O ambiente de cozinha profissional é quente. Para mim, é o melhor lugar do mundo. Tem gente que acha muito duro. Lógico que é. Você acha que é fácil servir 80 pessoas sem saber com antecedência o que vão comer? Tudo deve sair na hora e perfeito, então a pressão é muito grande. Mas é uma pressão que dura pouco tempo. São duas ou três horas de pressão intensa, em que você tem de estar 100% concentrado. Mas eu vivo disso, eu amo isso. A pressão me fez me apaixonar por essa profissão.

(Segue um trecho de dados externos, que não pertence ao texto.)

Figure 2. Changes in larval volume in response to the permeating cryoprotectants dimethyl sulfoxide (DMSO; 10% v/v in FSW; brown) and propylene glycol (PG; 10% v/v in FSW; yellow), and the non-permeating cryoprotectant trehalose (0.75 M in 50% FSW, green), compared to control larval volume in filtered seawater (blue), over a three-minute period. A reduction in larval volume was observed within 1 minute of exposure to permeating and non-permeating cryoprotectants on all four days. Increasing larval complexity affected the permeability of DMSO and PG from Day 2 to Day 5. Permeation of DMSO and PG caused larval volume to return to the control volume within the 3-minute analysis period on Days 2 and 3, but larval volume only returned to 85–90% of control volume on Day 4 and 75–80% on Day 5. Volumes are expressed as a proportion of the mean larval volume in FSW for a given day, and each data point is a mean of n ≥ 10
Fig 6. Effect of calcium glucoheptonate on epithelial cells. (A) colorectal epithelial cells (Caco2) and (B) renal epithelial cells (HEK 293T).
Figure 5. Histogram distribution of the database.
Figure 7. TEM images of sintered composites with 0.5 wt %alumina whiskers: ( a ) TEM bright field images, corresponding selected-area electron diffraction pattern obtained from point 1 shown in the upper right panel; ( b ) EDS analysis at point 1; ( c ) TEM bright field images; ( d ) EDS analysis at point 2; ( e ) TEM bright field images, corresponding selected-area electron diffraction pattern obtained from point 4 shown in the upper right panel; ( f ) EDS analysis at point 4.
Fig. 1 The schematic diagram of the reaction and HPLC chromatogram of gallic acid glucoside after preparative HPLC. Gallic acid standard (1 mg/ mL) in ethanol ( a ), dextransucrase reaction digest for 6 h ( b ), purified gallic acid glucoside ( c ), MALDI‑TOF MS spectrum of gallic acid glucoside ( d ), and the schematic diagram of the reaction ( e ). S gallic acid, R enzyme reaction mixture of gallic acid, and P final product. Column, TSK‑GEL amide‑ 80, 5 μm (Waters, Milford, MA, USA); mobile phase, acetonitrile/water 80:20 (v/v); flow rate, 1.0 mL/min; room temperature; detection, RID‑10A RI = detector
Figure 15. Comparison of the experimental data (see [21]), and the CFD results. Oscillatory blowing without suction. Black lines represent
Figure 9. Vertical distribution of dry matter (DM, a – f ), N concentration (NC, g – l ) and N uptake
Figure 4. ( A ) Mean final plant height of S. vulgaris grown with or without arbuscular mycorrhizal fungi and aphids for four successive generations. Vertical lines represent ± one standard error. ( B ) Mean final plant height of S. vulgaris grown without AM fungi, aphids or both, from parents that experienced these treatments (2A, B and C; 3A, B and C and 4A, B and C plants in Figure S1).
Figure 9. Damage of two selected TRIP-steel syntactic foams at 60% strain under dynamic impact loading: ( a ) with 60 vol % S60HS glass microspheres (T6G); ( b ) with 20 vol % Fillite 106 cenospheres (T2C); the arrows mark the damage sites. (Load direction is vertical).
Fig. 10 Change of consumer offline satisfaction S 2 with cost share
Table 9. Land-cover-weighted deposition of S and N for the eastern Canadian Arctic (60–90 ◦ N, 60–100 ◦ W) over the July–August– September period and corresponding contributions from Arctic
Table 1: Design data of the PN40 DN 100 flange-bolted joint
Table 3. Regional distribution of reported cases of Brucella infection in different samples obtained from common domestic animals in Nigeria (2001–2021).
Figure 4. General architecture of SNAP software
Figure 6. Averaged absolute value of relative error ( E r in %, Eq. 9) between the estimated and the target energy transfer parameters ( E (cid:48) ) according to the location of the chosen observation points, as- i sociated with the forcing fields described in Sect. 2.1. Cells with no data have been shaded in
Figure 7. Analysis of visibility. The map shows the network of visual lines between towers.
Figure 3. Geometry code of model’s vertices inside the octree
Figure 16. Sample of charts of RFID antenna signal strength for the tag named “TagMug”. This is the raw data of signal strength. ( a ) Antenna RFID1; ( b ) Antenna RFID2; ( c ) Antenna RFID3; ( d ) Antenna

Deve ser a mesma coisa que um jogador de futebol sente quando entra em campo.
Não vejo assim. A alimentação do dia-a-dia deve ser boa e um prazer, mas devemos cuidar da saúde também. Eu mesmo tenho diabetes. Acho importante que os alimentos tragam as informações nutricionais nos rótulos. O Brasil tem um problema de obesidade hoje. Aqui se come muito arroz, feijão e sanduíche. Na França, além dos queijos e vinhos, comem-se muitos legumes e frutas da estação. Se você olhar bem, os franceses não são gordos. Acho que eu sou o único francês gordo.
Há 20 anos, quando cheguei ao Brasil, falar que era cozinheiro era uma vergonha. Hoje, ser cozinheiro virou moda. Hoje várias universidades têm curso de gastronomia. Todos os filhos de papai querem ser cozinheiros, mas nunca vão ser. Não tenho tempo de assistir a outros programas de culinária, mas acredito que o grande mérito do MasterChef e dos outros programas não é transformar chefs em celebridades, mas mostrar que qualquer um pode cozinhar. A gastronomia, seja brasileira, francesa, o que for, é um patrimônio cultural de um país. Educação gastronômica deve fazer parte da educação das crianças. E esse patrimônio não pertence aos chefs de cozinha, mas sim às donas de casa.
Sim, vou casar dia 23 de outubro. Minha família vem da França para a festa. Estou há dez anos com a minha mulher (Rosângela Menezes), mas é como se a tivesse conhecido ontem. Já moramos juntos, mas agora vamos regularizar a situação. Acho que ela merece, é respeitoso. A festa será no Jockey Club de São Paulo. Eu não tenho dinheiro para fazer a festa lá. Todo mundo sabe disso, mas é bom falar. A nova administração do Jockey me ofereceu, me deu de presente. E eu não recusei.